**What the exercise asks**
Please reproduce, word for word, everything in the records from the line containing "Rank the categories by value from highest" down to the line containing "4119, 3080, 2063, 1561, 779, 406, 255, 129", with both of those lines included.
***** Study material
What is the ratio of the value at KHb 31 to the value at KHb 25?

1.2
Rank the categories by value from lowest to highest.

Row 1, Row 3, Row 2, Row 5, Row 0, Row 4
**********
***** Study material
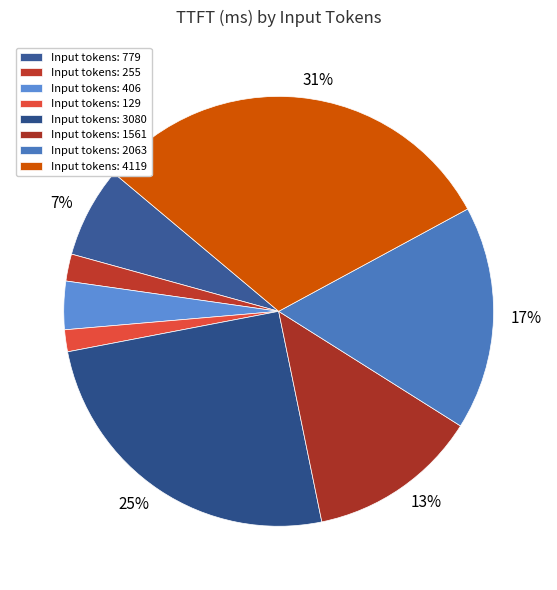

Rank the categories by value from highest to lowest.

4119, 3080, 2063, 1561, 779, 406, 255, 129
**********
**Answer box**
Rank the categories by value from highest to lowest.

4119, 3080, 2063, 1561, 779, 406, 255, 129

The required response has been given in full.